Hobbits may be earliest Australians

Hobbits may be earliest Australians

THE tiny hobbit-like humans of Indonesia may have lived in Australia before they became extinct about 11,000 years ago. The startling claim comes from archaeologist Mike Morwood, leader of the team that in 2003 uncovered remains of the 1m-tall hominid at Liang Bua cave on Indonesia's Flores island. They believe the pint-size person - known officially as Homo floresiensis and unofficially as the "Hobbit" - was wiped out by a volcanic eruption that spared their Homo sapiens neighbours. Speaking at a public lecture in Perth, Professor Morwood from the University of New England in Armidale, NSW, raised the prospect that Hobbits colonised Australia before Aboriginal settlers arrived about 60,000 years go. He suggested that the Hobbits may have been pushed out by the bigger people, in part because their population was too small to compete.
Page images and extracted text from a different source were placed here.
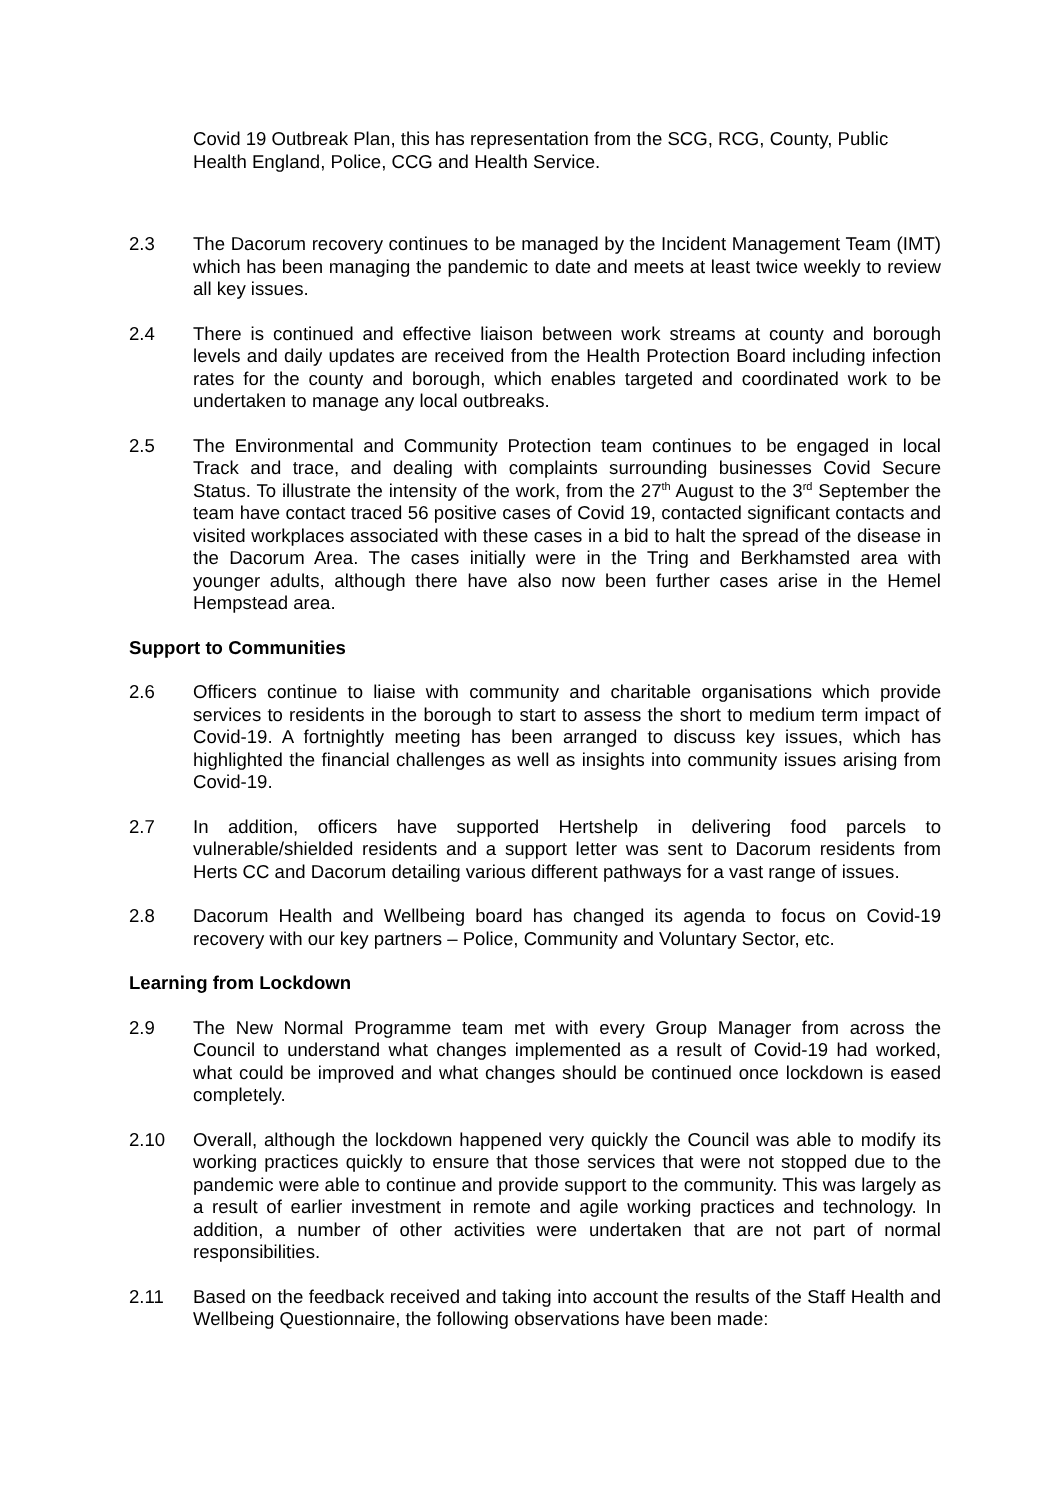Covid 19 Outbreak Plan, this has representation from the SCG, RCG, County, Public Health England, Police, CCG and Health Service.
2.3 The Dacorum recovery continues to be managed by the Incident Management Team (IMT) which has been managing the pandemic to date and meets at least twice weekly to review all key issues.
2.4 There is continued and effective liaison between work streams at county and borough levels and daily updates are received from the Health Protection Board including infection rates for the county and borough, which enables targeted and coordinated work to be undertaken to manage any local outbreaks.
2.5 The Environmental and Community Protection team continues to be engaged in local Track and trace, and dealing with complaints surrounding businesses Covid Secure Status. To illustrate the intensity of the work, from the 27<sup>th</sup> August to the 3<sup>rd</sup> September the team have contact traced 56 positive cases of Covid 19, contacted significant contacts and visited workplaces associated with these cases in a bid to halt the spread of the disease in the Dacorum Area. The cases initially were in the Tring and Berkhamsted area with younger adults, although there have also now been further cases arise in the Hemel Hempstead area.
Support to Communities
2.6 Officers continue to liaise with community and charitable organisations which provide services to residents in the borough to start to assess the short to medium term impact of Covid-19. A fortnightly meeting has been arranged to discuss key issues, which has highlighted the financial challenges as well as insights into community issues arising from Covid-19.
2.7 In addition, officers have supported Hertshelp in delivering food parcels to vulnerable/shielded residents and a support letter was sent to Dacorum residents from Herts CC and Dacorum detailing various different pathways for a vast range of issues.
2.8 Dacorum Health and Wellbeing board has changed its agenda to focus on Covid-19 recovery with our key partners – Police, Community and Voluntary Sector, etc.
Learning from Lockdown
2.9 The New Normal Programme team met with every Group Manager from across the Council to understand what changes implemented as a result of Covid-19 had worked, what could be improved and what changes should be continued once lockdown is eased completely.
2.10 Overall, although the lockdown happened very quickly the Council was able to modify its working practices quickly to ensure that those services that were not stopped due to the pandemic were able to continue and provide support to the community. This was largely as a result of earlier investment in remote and agile working practices and technology. In addition, a number of other activities were undertaken that are not part of normal responsibilities.
2.11 Based on the feedback received and taking into account the results of the Staff Health and Wellbeing Questionnaire, the following observations have been made: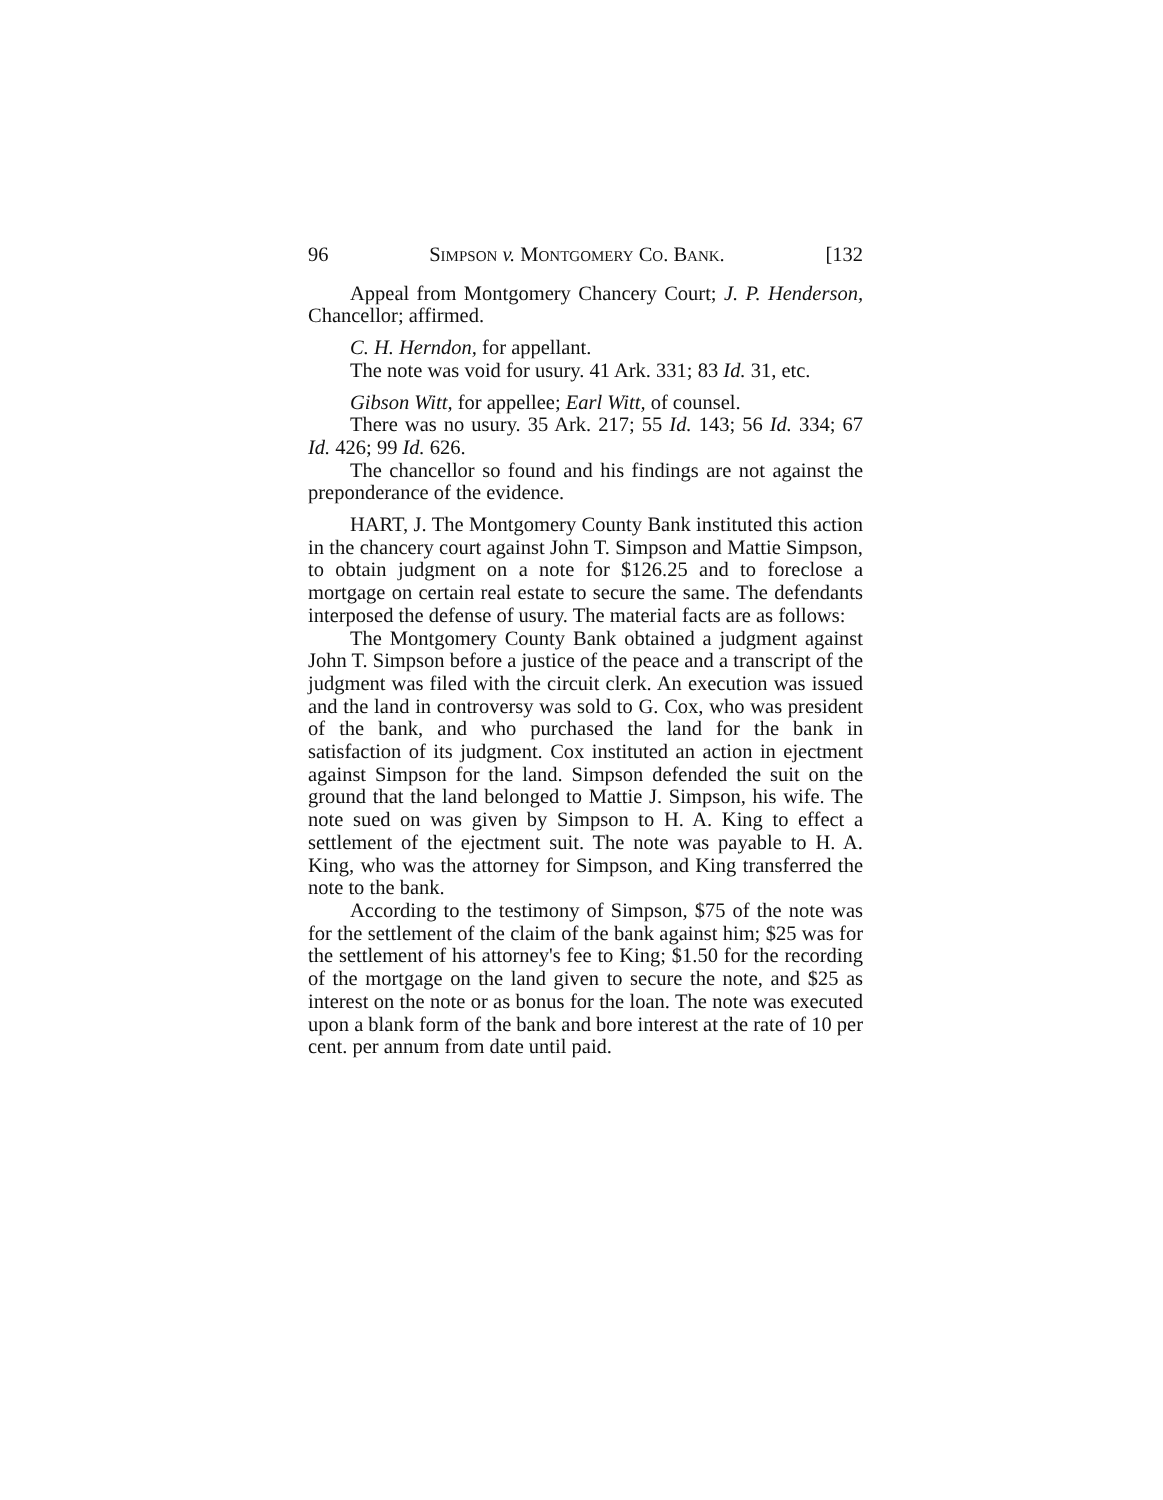96 SIMPSON v. MONTGOMERY CO. BANK. [132
Appeal from Montgomery Chancery Court; J. P. Henderson, Chancellor; affirmed.
C. H. Herndon, for appellant.
The note was void for usury. 41 Ark. 331; 83 Id. 31, etc.
Gibson Witt, for appellee; Earl Witt, of counsel.
There was no usury. 35 Ark. 217; 55 Id. 143; 56 Id. 334; 67 Id. 426; 99 Id. 626.
The chancellor so found and his findings are not against the preponderance of the evidence.
HART, J. The Montgomery County Bank instituted this action in the chancery court against John T. Simpson and Mattie Simpson, to obtain judgment on a note for $126.25 and to foreclose a mortgage on certain real estate to secure the same. The defendants interposed the defense of usury. The material facts are as follows:
The Montgomery County Bank obtained a judgment against John T. Simpson before a justice of the peace and a transcript of the judgment was filed with the circuit clerk. An execution was issued and the land in controversy was sold to G. Cox, who was president of the bank, and who purchased the land for the bank in satisfaction of its judgment. Cox instituted an action in ejectment against Simpson for the land. Simpson defended the suit on the ground that the land belonged to Mattie J. Simpson, his wife. The note sued on was given by Simpson to H. A. King to effect a settlement of the ejectment suit. The note was payable to H. A. King, who was the attorney for Simpson, and King transferred the note to the bank.
According to the testimony of Simpson, $75 of the note was for the settlement of the claim of the bank against him; $25 was for the settlement of his attorney's fee to King; $1.50 for the recording of the mortgage on the land given to secure the note, and $25 as interest on the note or as bonus for the loan. The note was executed upon a blank form of the bank and bore interest at the rate of 10 per cent. per annum from date until paid.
Professor Roberts said conditions during the north Australian wet season meant that small, ancient remains were unlikely to have survived. He noted that no early human remains have been unearthed in northern Australia and said that even the remains of the giant prehistoric animals, the mega-fauna, were scarce. There is also the troubling question of how the Hobbits would have travelled south from their Indonesian homeland. To date, there's no hard evidence they could sail or raft.